Op basis van rekenregels zoals de waarschijnlijkheid en frequentie van mogelijke vestiging
en de kosten van mogelijke uitroeiingsmaatregelen wordt geschat dat de kosten voor
eliminatie van zich nieuw vestigende soorten jaarlijks maximaal € 34.000,– per jaar
kunnen bedragen. De financiering van de uitvoering van de natuurwetgeving, waaronder
de bestrijding van invasieve uitheemse soorten, maakt onderdeel uit van de afspraken
in het Natuurpact van Rijk en provincies, in welk pact afspraken zijn gemaakt in aanvulling
op het Bestuursakkoord natuur9. Het Ministerie van Landbouw, Natuur en Voedselkwaliteit en provincies zijn in het
kader van de te treffen herstelmaatregelen stikstof (spoor 2) nog in overleg. Daar
waar invasieve uitheemse soorten het halen van de instandhoudingsdoelstellingen voor
stikstofgevoelige en overbelaste gebieden in de Natura-2000 gebieden die zijn aangewezen
ter uitvoering van de Vogelrichtlijn en de Habitatrichtlijn in de weg staan, kunnen
maatregelen worden meegenomen in de beheerplannen die de provincies opstellen in het
kader van natuurherstel.
Onderdeel van de afspraken tussen Rijk en provincies is dat wanneer de kosten voor
bestrijding van invasieve uitheemse soorten sterk stijgen en redelijkerwijs niet zijn
op te vangen, Rijk en provincies de consequenties daarvan met elkaar zullen bespreken.
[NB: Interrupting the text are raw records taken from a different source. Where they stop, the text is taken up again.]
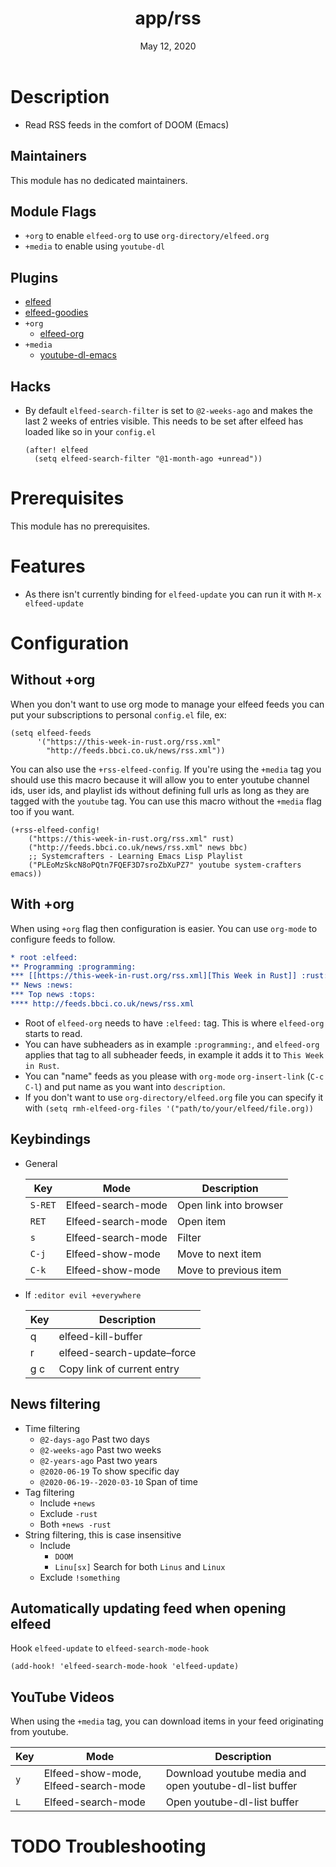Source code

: #+TITLE:   app/rss
#+DATE:    May 12, 2020
#+SINCE:   v2.0.9
#+STARTUP: inlineimages nofold

* Table of Contents :TOC_3:noexport:
- [[#description][Description]]
  - [[#maintainers][Maintainers]]
  - [[#module-flags][Module Flags]]
  - [[#plugins][Plugins]]
  - [[#hacks][Hacks]]
- [[#prerequisites][Prerequisites]]
- [[#features][Features]]
- [[#configuration][Configuration]]
  - [[#without-org][Without +org]]
  - [[#with-org][With +org]]
  - [[#keybindings][Keybindings]]
  - [[#news-filtering][News filtering]]
  - [[#automatically-updating-feed-when-opening-elfeed][Automatically updating feed when opening elfeed]]
  - [[#youtube-videos][YouTube Videos]]
- [[#troubleshooting][Troubleshooting]]

* Description
+ Read RSS feeds in the comfort of DOOM (Emacs)

** Maintainers
This module has no dedicated maintainers.

** Module Flags
+ =+org= to enable ~elfeed-org~ to use ~org-directory/elfeed.org~
+ =+media= to enable using ~youtube-dl~

** Plugins
+ [[https://github.com/skeeto/elfeed][elfeed]]
+ [[https://github.com/algernon/elfeed-goodies][elfeed-goodies]] 
+ =+org=
  + [[https://github.com/remyhonig/elfeed-org][elfeed-org]]
+ =+media=
  - [[https://github.com/skeeto/youtube-dl-emacs][youtube-dl-emacs]]

** Hacks
+ By default ~elfeed-search-filter~ is set to ~@2-weeks-ago~ and makes the last 2 weeks of entries visible. This needs to be set after elfeed has loaded like so in your ~config.el~
  #+begin_src elisp
(after! elfeed
  (setq elfeed-search-filter "@1-month-ago +unread"))
  #+end_src

* Prerequisites
This module has no prerequisites.

* Features
+ As there isn't currently binding for ~elfeed-update~ you can run it with ~M-x elfeed-update~

* Configuration
** Without +org
When you don't want to use org mode to manage your elfeed feeds you can put your subscriptions to personal ~config.el~ file, ex:
#+BEGIN_SRC elisp
(setq elfeed-feeds
      '("https://this-week-in-rust.org/rss.xml"
        "http://feeds.bbci.co.uk/news/rss.xml"))
#+END_SRC

You can also use the =+rss-elfeed-config=. If you're using the =+media= tag you should use this macro because it will allow you to enter youtube channel ids, user ids, and playlist ids without defining full urls as long as they are tagged with the ~youtube~ tag. You can use this macro without the =+media= flag too if you want.

#+BEGIN_SRC elisp
(+rss-elfeed-config!
    ("https://this-week-in-rust.org/rss.xml" rust)
    ("http://feeds.bbci.co.uk/news/rss.xml" news bbc)
    ;; Systemcrafters - Learning Emacs Lisp Playlist
    ("PLEoMzSkcN8oPQtn7FQEF3D7sroZbXuPZ7" youtube system-crafters emacs))
#+END_SRC

** With +org
When using ~+org~ flag then configuration is easier. You can use ~org-mode~ to configure feeds to follow.
#+BEGIN_SRC org
,* root :elfeed:
,** Programming :programming:
,*** [[https://this-week-in-rust.org/rss.xml][This Week in Rust]] :rust:
,** News :news:
,*** Top news :tops:
,**** http://feeds.bbci.co.uk/news/rss.xml
#+END_SRC
+ Root of ~elfeed-org~ needs to have ~:elfeed:~ tag. This is where ~elfeed-org~ starts to read.
+ You can have subheaders as in example ~:programming:~, and ~elfeed-org~ applies that tag to all subheader feeds, in example it adds it to ~This Week in Rust~.
+ You can "name" feeds as you please with ~org-mode~ ~org-insert-link~ (~C-c C-l~) and put name as you want into ~description~.
+ If you don't want to use ~org-directory/elfeed.org~ file you can specify it with ~(setq rmh-elfeed-org-files '("path/to/your/elfeed/file.org))~

** Keybindings
+ General
  | Key     | Mode               | Description                    |
  |---------+--------------------+--------------------------------|
  | =S-RET= | Elfeed-search-mode | Open link into browser         |
  | =RET=   | Elfeed-search-mode | Open item                      |
  | =s=     | Elfeed-search-mode | Filter                         |
  | =C-j=   | Elfeed-show-mode   | Move to next item              |
  | =C-k=   | Elfeed-show-mode   | Move to previous item          |

+ If ~:editor evil +everywhere~
  | Key | Description                 |
  |-----+-----------------------------|
  | q   | elfeed-kill-buffer          |
  | r   | elfeed-search-update--force |
  | g c | Copy link of current entry  |

** News filtering
+ Time filtering
  + ~@2-days-ago~ Past two days
  + ~@2-weeks-ago~ Past two weeks
  + ~@2-years-ago~ Past two years
  + ~@2020-06-19~ To show specific day
  + ~@2020-06-19--2020-03-10~ Span of time
+ Tag filtering
  + Include ~+news~
  + Exclude ~-rust~
  + Both ~+news -rust~
+ String filtering, this is case insensitive
  + Include
    + ~DOOM~
    + ~Linu[sx]~ Search for both ~Linus~ and ~Linux~
  + Exclude ~!something~

** Automatically updating feed when opening elfeed
Hook ~elfeed-update~ to ~elfeed-search-mode-hook~
#+BEGIN_SRC elisp
(add-hook! 'elfeed-search-mode-hook 'elfeed-update)
#+END_SRC

** YouTube Videos

When using the =+media= tag, you can download items in your feed originating from youtube.

| Key | Mode                                 | Description                                            |
|-----+--------------------------------------+--------------------------------------------------------|
| =y= | Elfeed-show-mode, Elfeed-search-mode | Download youtube media and open youtube-dl-list buffer |
| =L= | Elfeed-search-mode                   | Open youtube-dl-list buffer                            |

* TODO Troubleshooting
In het licht van het voorgaande en artikel 2 van de Financiële-verhoudingswet is het
van belang in beeld te hebben hoe de kosten voor de nieuwe taken zich ontwikkelen.
Hiertoe zal de Minister van Landbouw, Natuur en Voedselkwaliteit in ieder geval elke
drie jaar een beknopte financiële evaluatie van het gevoerde beleid opstellen, op
basis van gegevens van de provincies.
4. Vaste verandermomenten en invoeringstermijn
Het kabinetsbeleid is dat wet- en regelgeving in werking treedt op vaste verandermomenten
(1 januari, 1 april, 1 juli en 1 oktober). Van dat uitgangspunt kan worden afgeweken
in gevallen waarin Europese regelgeving onvoldoende ruimte biedt voor toepassing van
vaste inwerkingtredingdata. Artikel 19 van de exotenverordening verplicht lidstaten
om binnen 18 maanden nadat een invasieve uitheemse soort in de Unielijst is opgenomen,
te beschikken over doeltreffende beheersmaatregelen. Het aanwijzen van soorten ten
aanzien waarvan gedeputeerde staten belast zijn met de uitvoering van beheersmaatregelen
is noodzakelijk om te kunnen voldoen aan de verplichting van artikel 19 van de exotenverordening.
Onderhavige wijzigingsregeling is direct relevant voor de provincies. Met de instemming
van gedeputeerde staten van de provincies is afgeweken van de invoeringstermijn van
minimaal drie maanden conform de Code Interbestuurlijke Verhoudingen. In het voortraject
is intensief contact geweest met de provincies en deze zijn voorbereid op deze beheertaak.